Segment Open
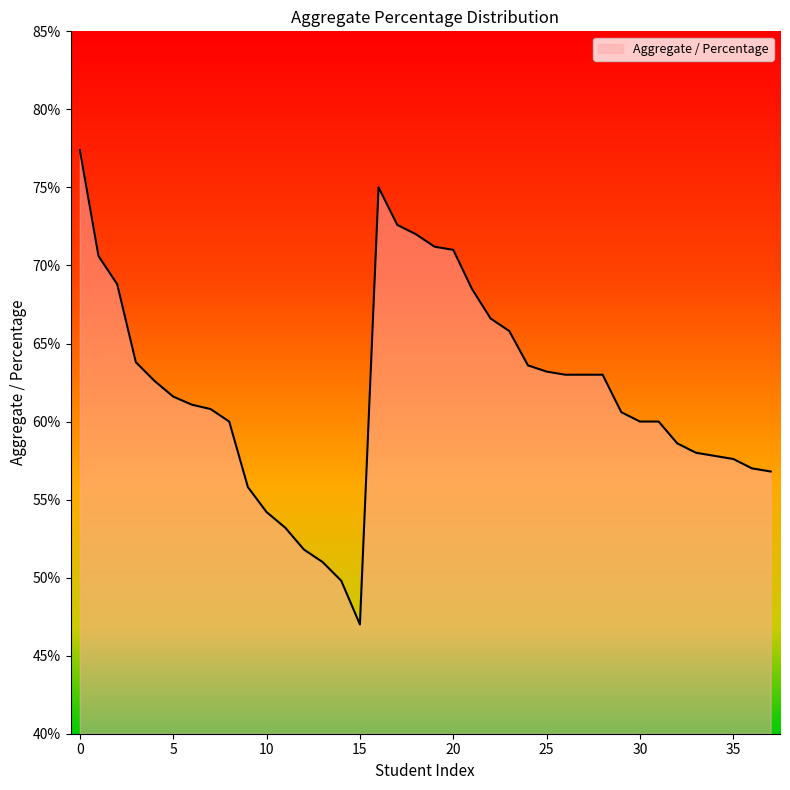

What is the minimum value shown in the chart?

47.0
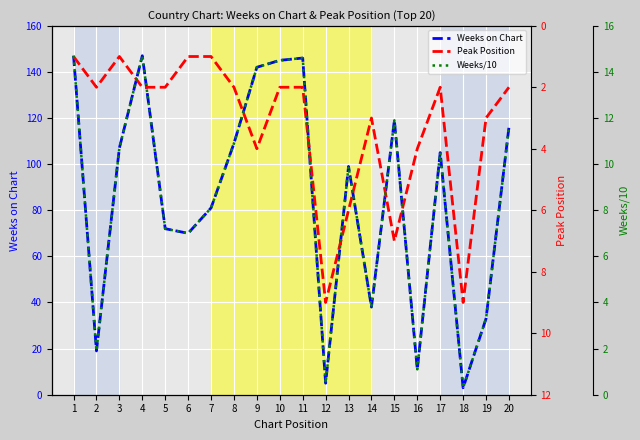

Reading left to right, transcribe all the data shown in this chart.

Weeks on Chart: 1=147.0	2=19.0	3=107.0	4=147.0	5=72.0	6=70.0	7=81.0	8=109.0	9=142.0	10=145.0	11=146.0	12=5.0	13=99.0	14=38.0	15=119.0	16=11.0	17=105.0	18=3.0	19=33.0	20=116.0
Peak Position: 1=1.0	2=2.0	3=1.0	4=2.0	5=2.0	6=1.0	7=1.0	8=2.0	9=4.0	10=2.0	11=2.0	12=9.0	13=6.0	14=3.0	15=7.0	16=4.0	17=2.0	18=9.0	19=3.0	20=2.0
Weeks/10: 1=14.7	2=1.9	3=10.7	4=14.7	5=7.2	6=7.0	7=8.1	8=10.9	9=14.2	10=14.5	11=14.6	12=0.5	13=9.9	14=3.8	15=11.9	16=1.1	17=10.5	18=0.3	19=3.3	20=11.6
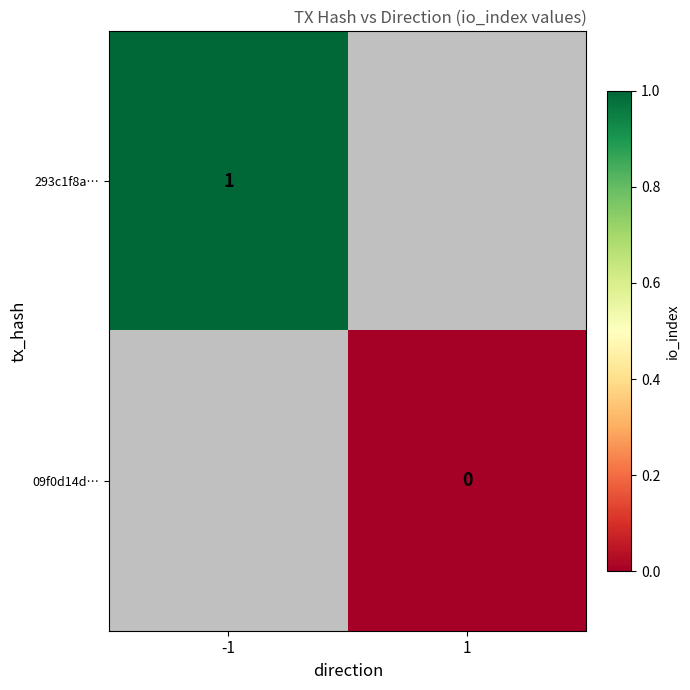

Is the value of 09f0d14d… at 1 greater than the value of 293c1f8a… at -1?

No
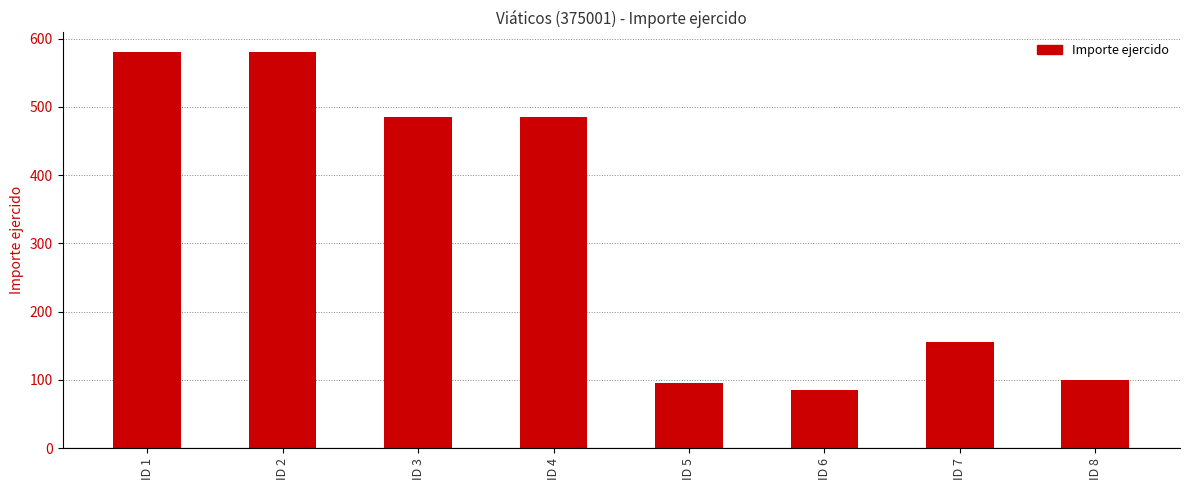

What is the ratio of the value at ID 5 to the value at ID 1?

0.2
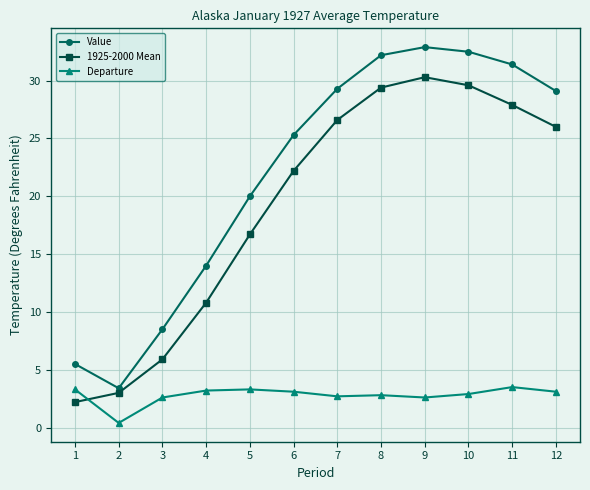

How many times do Departure and 1925-2000 Mean cross each other?

1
Segment Closed
Copy the records above word for word, leaving out the pictures.

**Expected output:**
What is the minimum value shown in the chart?

47.0

Reading left to right, transcribe all the data shown in this chart.

Weeks on Chart: 1=147.0	2=19.0	3=107.0	4=147.0	5=72.0	6=70.0	7=81.0	8=109.0	9=142.0	10=145.0	11=146.0	12=5.0	13=99.0	14=38.0	15=119.0	16=11.0	17=105.0	18=3.0	19=33.0	20=116.0
Peak Position: 1=1.0	2=2.0	3=1.0	4=2.0	5=2.0	6=1.0	7=1.0	8=2.0	9=4.0	10=2.0	11=2.0	12=9.0	13=6.0	14=3.0	15=7.0	16=4.0	17=2.0	18=9.0	19=3.0	20=2.0
Weeks/10: 1=14.7	2=1.9	3=10.7	4=14.7	5=7.2	6=7.0	7=8.1	8=10.9	9=14.2	10=14.5	11=14.6	12=0.5	13=9.9	14=3.8	15=11.9	16=1.1	17=10.5	18=0.3	19=3.3	20=11.6

Is the value of 09f0d14d… at 1 greater than the value of 293c1f8a… at -1?

No

What is the ratio of the value at ID 5 to the value at ID 1?

0.2

How many times do Departure and 1925-2000 Mean cross each other?

1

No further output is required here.